The API-level reports (`cudnn_api_sum`, `cublas_api_sum`) show time spent in
library calls including overhead (workspace allocation, algorithm selection),
while `cuda_gpu_kern_sum` shows only raw GPU kernel execution. The difference
reveals library-side overhead.

## Error Handling

| Error | Cause | Fix |
|-------|-------|-----|
| `nsys: command not found` | Not in PATH | `export PATH=$PATH:/usr/local/cuda/bin` |
| `Permission denied` or `requires root` | Needs elevated privileges | `sudo nsys ...` or `--cap-add=SYS_ADMIN` in containers |
| No CUDA activity captured | App didn't use GPU during collection window | Adjust `--delay`/`--duration`, or use `cudaProfilerApi` capture range |
| Report file very large | Long profile with many APIs traced | Use focused capture (`-c cudaProfilerApi`), reduce `--duration` |
| `--pytorch` has no effect | Wrong nsys version or Python env | Verify nsys version supports `--pytorch`; check Python is in PATH |
| `nsys stats` shows empty reports | No matching activity in report | Check `--trace` flags included the right APIs |
| MPI rank profiles out of sync | Clock skew between nodes | Use NTP sync; analyze per-rank independently |
| `cudaProfilerStart` not captured | Missing `-c cudaProfilerApi` flag | Add `--capture-range=cudaProfilerApi` |
| Recipe fails with import error | Missing Python dependencies | Install recipe dependencies: `pip install pandas plotly` |

## Finding More Information

### Tier 1: This File (SKILL.md)

You are reading it now. The workflows and error table above cover the most
common DL profiling tasks. Search this file first.

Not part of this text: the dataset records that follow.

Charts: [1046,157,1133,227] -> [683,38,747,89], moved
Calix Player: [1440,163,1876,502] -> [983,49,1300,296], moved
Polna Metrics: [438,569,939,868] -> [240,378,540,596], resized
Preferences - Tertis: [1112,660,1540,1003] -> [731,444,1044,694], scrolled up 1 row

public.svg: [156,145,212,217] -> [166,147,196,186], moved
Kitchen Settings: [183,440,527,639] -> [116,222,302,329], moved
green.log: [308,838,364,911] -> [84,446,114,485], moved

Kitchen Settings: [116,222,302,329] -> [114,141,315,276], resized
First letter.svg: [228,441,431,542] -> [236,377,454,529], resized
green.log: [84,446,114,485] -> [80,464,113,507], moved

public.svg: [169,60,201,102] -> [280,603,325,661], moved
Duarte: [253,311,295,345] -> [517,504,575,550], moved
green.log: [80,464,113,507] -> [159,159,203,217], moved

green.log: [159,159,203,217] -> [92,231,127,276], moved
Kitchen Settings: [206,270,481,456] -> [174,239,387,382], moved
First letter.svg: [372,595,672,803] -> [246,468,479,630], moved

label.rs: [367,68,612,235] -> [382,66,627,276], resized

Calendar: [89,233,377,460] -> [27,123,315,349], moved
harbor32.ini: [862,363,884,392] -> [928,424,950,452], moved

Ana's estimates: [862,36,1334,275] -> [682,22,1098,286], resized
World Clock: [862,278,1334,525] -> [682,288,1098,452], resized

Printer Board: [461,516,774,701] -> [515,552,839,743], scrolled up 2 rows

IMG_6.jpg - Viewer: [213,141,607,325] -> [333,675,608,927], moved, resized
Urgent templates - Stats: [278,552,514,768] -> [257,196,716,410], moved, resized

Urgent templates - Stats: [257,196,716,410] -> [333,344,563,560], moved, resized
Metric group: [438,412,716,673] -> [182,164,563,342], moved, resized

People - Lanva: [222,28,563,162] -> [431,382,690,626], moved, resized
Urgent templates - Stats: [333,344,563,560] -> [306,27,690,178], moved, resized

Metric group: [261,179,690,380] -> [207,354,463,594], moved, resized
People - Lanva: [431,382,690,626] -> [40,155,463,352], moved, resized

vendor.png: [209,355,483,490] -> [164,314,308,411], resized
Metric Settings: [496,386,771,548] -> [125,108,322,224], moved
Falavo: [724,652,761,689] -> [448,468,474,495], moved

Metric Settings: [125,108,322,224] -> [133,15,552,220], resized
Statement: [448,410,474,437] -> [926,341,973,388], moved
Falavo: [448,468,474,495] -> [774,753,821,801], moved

### Tier 2: references/ Directory

Grep for keywords across `references/` — headers are grep-friendly:

- `references/cli-profiling.md` — Complete `nsys profile` flags for DL
- `references/cli-post-collection.md` — `nsys stats`, `analyze`, `export`, `recipe` commands
- `references/app-preparation.md` — Focused profiling, NVTX markers, PyTorch patterns
- `references/stats-reports.md` — CUDA statistical report columns and meanings
- `references/expert-systems.md` — Expert system rules, anti-pattern detection
- `references/recipes-dl.md` — DL-relevant advanced recipes with examples
- `references/nvtx-analysis.md` — NVTX statistical reports for annotated code

**How to search:**
1. `Grep` for your keyword across `references/`
2. `Read` only the file that Grep points to

### Tier 3: Official Documentation

If Tiers 1-2 don't answer:
- [User Guide](https://docs.nvidia.com/nsight-systems/UserGuide/index.html) — Full CLI reference, all tracing options
- [Analysis Guide](https://docs.nvidia.com/nsight-systems/AnalysisGuide/index.html) — Stats reports, expert systems, recipes

WebFetch or WebSearch these URLs for the latest content. Consider distilling
new findings back into `references/`.